Creating a Document Term Matrix

Often we want to represent documents as a matrix of word counts so that we can apply linear algebra operations and statistical techniques. Before we do this, we need to update the lexicon:

update_lexicon!(crps)
m = DocumentTermMatrix(crps)

A DocumentTermMatrix object is a special type. If you would like to use a simple sparse matrix, call dtm() on this object:

dtm(m)

If you would like to use a dense matrix instead, you can pass this as an argument to the dtm function:

dtm(m, :dense)

Creating Individual Rows of a Document Term Matrix

In many cases, we don't need the entire document term matrix at once: we can make do with just a single row. You can get this using the dtv function. Because individual's document do not have a lexicon associated with them, we have to pass in a lexicon as an additional argument:

dtv(crps[1], lexicon(crps))

The Hash Trick

The need to create a lexicon before we can construct a document term matrix is often prohibitive.

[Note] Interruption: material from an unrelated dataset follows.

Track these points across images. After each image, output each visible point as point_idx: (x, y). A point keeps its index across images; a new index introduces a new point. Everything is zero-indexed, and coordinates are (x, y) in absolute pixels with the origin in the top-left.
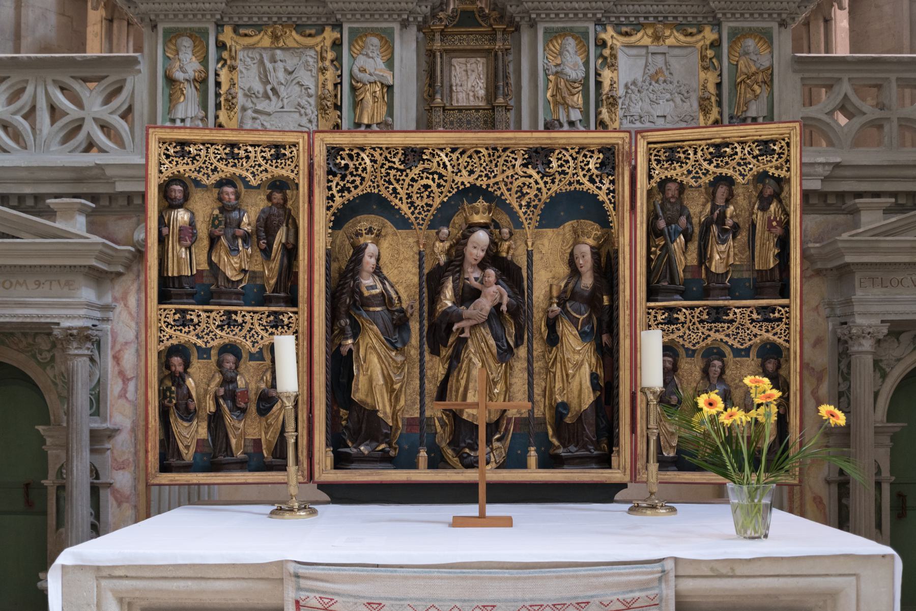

We can often employ a trick that has come to be called the "Hash Trick" in which we replace terms with their hashed valued using a hash function that outputs integers from 1 to N. To construct such a hash function, you can use the TextHashFunction(N) constructor:

h = TextHashFunction(10)

You can see how this function maps strings to numbers by calling the index_hash function:

index_hash("a", h)
index_hash("b", h)

Using a text hash function, we can represent a document as a vector with N entries by calling the hash_dtv function:

hash_dtv(crps[1], h)

This can be done for a corpus as a whole to construct a DTM without defining a lexicon in advance:

hash_dtm(crps, h)

Every corpus has a hash function built-in, so this function can be called using just one argument:

hash_dtm(crps)

Moreover, if you do not specify a hash function for just one row of the hash DTM, a default hash function will be constructed for you:

hash_dtv(crps[1])

TF-IDF

In many cases, raw word counts are not appropriate for use because:

(A) Some documents are longer than other documents
(B) Some words are more frequent than other words

You can work around this by performing TF-IDF on a DocumentTermMatrix:

m = DocumentTermMatrix(crps)
tf_idf(m)

As you can see, TF-IDF has the effect of inserting 0's into the columns of words that occur in all documents. This is a useful way to avoid having to remove those words during preprocessing.